In your example the ending of the strings is equal, but how do you determine that the two strings are equal enough?

Are they equal when one word is different, or is this different for different strings?

Once you determine the rule for strings to be equal enough you can setup a function that determines equal enough strings by searching and string manipulation. And you may be able to get to a point that the variants of the items can be related to the other item. If this is a consistent pattern you might create the function to e.g. remove the first word and so consolidate automatically. If there is little consistency then manual action might still be needed.

With java you can find the matching words in two strings and then determine the action you would like to take.

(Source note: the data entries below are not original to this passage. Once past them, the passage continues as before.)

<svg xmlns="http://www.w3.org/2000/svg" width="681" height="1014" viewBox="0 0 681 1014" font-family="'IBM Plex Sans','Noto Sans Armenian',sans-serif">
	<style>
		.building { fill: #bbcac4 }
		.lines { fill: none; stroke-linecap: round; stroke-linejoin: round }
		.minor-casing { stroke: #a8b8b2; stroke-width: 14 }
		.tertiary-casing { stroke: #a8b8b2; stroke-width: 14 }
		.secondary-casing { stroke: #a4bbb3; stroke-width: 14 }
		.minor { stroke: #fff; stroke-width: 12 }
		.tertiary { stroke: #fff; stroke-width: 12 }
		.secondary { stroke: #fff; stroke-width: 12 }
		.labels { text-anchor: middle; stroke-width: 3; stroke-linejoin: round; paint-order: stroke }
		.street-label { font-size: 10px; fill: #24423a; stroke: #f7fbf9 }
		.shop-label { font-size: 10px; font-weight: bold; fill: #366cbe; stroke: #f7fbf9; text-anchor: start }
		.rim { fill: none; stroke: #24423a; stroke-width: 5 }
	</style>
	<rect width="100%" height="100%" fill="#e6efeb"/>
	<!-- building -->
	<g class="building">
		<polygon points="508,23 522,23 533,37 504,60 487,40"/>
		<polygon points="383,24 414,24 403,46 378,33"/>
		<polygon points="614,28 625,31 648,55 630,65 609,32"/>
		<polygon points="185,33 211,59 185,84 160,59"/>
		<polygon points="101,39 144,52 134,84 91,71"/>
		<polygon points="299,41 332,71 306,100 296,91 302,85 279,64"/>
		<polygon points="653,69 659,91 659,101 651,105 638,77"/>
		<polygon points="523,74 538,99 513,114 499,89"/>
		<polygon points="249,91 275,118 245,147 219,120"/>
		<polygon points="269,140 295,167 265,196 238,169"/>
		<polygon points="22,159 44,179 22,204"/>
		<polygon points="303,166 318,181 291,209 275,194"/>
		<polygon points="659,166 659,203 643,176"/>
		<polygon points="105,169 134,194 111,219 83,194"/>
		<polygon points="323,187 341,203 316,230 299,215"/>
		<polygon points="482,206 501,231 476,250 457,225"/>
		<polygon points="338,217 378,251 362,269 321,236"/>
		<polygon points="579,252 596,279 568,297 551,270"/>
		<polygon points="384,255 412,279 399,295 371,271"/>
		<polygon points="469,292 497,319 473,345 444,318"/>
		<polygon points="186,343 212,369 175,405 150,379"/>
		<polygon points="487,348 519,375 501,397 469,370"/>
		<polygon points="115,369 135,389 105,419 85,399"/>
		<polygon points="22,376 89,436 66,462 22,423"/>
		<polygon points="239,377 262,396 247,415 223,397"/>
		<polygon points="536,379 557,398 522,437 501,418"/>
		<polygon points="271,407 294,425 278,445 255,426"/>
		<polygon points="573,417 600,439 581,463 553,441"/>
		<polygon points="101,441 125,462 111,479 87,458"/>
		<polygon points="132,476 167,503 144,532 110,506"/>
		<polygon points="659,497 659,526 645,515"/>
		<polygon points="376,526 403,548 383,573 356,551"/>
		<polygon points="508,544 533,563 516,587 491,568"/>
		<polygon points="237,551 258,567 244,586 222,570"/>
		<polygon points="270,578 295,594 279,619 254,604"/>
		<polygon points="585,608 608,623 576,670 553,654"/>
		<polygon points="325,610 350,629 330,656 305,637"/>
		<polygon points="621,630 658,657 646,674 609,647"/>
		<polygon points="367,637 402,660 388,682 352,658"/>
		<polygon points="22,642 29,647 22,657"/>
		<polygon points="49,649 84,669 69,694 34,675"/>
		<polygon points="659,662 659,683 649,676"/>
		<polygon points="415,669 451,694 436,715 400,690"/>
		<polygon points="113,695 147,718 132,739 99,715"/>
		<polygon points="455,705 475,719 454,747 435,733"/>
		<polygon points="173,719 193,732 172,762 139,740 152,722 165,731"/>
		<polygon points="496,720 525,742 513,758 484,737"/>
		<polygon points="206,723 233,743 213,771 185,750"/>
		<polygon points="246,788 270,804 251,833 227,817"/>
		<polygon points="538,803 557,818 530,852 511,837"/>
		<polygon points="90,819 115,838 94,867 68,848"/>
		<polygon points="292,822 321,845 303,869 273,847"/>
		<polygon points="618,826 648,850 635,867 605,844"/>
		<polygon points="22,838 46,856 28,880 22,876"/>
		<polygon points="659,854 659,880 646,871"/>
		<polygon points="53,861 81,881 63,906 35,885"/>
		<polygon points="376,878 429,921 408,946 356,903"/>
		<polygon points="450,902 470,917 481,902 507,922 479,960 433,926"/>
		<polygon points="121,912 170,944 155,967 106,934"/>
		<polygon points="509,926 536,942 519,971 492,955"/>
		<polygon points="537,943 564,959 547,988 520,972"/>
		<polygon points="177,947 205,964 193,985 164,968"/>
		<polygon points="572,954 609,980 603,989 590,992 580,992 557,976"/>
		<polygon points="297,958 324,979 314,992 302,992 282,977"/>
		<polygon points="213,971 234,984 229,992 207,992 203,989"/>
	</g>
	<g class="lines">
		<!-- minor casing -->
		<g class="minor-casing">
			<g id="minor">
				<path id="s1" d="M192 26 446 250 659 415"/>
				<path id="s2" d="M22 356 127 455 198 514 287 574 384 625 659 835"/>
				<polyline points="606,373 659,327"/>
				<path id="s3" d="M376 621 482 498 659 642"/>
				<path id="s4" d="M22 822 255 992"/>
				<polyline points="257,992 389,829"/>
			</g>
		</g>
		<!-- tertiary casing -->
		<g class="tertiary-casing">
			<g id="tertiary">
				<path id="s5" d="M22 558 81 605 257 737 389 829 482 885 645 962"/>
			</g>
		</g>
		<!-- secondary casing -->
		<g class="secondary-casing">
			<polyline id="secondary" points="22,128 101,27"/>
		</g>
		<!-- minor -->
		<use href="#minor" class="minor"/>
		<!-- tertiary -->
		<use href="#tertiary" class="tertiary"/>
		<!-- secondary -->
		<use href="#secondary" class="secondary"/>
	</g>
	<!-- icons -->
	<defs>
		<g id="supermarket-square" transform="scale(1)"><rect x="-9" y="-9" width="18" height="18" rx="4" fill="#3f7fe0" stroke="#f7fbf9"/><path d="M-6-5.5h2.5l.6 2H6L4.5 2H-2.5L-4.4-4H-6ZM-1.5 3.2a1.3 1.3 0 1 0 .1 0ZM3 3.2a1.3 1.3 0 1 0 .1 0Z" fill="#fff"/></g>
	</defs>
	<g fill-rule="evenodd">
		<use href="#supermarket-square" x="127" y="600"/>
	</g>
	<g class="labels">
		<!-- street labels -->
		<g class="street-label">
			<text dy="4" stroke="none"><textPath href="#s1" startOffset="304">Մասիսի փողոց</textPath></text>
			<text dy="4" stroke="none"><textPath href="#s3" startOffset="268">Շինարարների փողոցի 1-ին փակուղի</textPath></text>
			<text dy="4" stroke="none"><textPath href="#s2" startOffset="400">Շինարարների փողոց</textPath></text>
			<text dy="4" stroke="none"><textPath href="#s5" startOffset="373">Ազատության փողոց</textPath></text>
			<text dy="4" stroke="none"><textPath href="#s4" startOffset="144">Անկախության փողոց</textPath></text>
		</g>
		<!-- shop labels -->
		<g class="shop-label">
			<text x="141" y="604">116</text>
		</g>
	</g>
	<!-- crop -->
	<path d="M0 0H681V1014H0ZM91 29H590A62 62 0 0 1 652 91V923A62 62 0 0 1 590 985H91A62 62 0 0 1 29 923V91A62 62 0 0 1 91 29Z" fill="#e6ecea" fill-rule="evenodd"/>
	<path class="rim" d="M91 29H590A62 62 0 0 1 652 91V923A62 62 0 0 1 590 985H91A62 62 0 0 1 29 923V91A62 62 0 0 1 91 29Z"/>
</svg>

The example below could help you get started:

import java.io.*;
class CommonWords
{
	public static void main (String args[])throws IOException
	{
		BufferedReader br=new BufferedReader(new InputStreamReader (System.in));
		int i,j,l1,l2,p,x,y;
		String str1, str2;
		char ch;

		System.out.print("Enter two sentences terminated by either a '?', '.' or '!' : ");
		str1 = br.readLine();
		str2 = br.readLine();

		l1= str1.length();
		l2= str2.length();

		String s1[] = new String[l1];
		x=0;
		p=0;
		//Store all the words of the first sentence in a string array
		for(i=0;i< l1;i++)
		{
			ch = str1.charAt(i);
			if(ch == ' ' || ch == '?' || ch == '.' || ch == '!'){
				s1[x++]=str1.substring(p,i);
				p = i+1;
			}
		}
		String s2[] = new String[l1];
		y=0;
		p=0;
		//Store all the words of the second sentence in a string array
		for(i=0;i< l2;i++)
		{
			ch = str2.charAt(i);
			if(ch == ' ' || ch == '?' || ch == '.' || ch == '!'){
				s2[y++]=str2.substring(p,i);
				p = i+1;
			}
		}

		//Now compare the words stored in two arrays
		for(i=0;i< x;i++){
			for(j=0;j< y;j++){
				//If match is found, print the word and store blank space to avoid repetition
				if(s1[i].equalsIgnoreCase(s2[j]) && !s2[j].equals(" ")){
					System.out.println(s1[i]);
					s2[j]=" ";
				}
			}
		}


	}
}

you could wrap this in a java action: https://karussell.wordpress.com/2011/04/14/longest-common-substring-algorithm-in-java/

I highly recommend you to create a mapping table, making it a laborious task, but simple, traceble and predictable:

Add power cable - high voltage → Output: power cable - high voltage

Renew power cable - high voltage → Output: power cable - high voltage

Leggen Kabel (LS) → Output: Kabel (LS)

Verwijderen Kabel (LS) → Output: Kabel (LS)

Vervangen Kabel (LS) → Output: Kabel (LS)

Leggen Kabel (LS) → Output: Kabel (LS)

Verwijderen Kabel groen (LS) → Output: Kabel (LS)

Vervangen Kabel met een leuk patroon (LS) → Output: Kabel (LS)

If you make a custom function for this, than it will be hard to ensure that you will not get some unexpected result in one or two of the objects in your large dataset. The fact that you will be processing a large number of objects, should not stop you from this, since you need be certain of your results. You don’t want an object getting grouped to a wrong WBS-element with unknown financial concequenses in SAP.

If you decide to create a custom function, you should extensively test it.

I’d try something like this: create a microflow that receives a list of objects with your string attribute. Use java action StringSplit (in CommunityCommons) with space as delimiter on the first. You then have a list of SplitItems. Then loop through the others to do the same StringSplit and in a nested loop loop through your first list of SplitItems to see if the words also occur in the new list. If not, remove from the first list. In the end the first list should only have SplitItems (words) that occur in all input objects. Then concatenate them back into a string.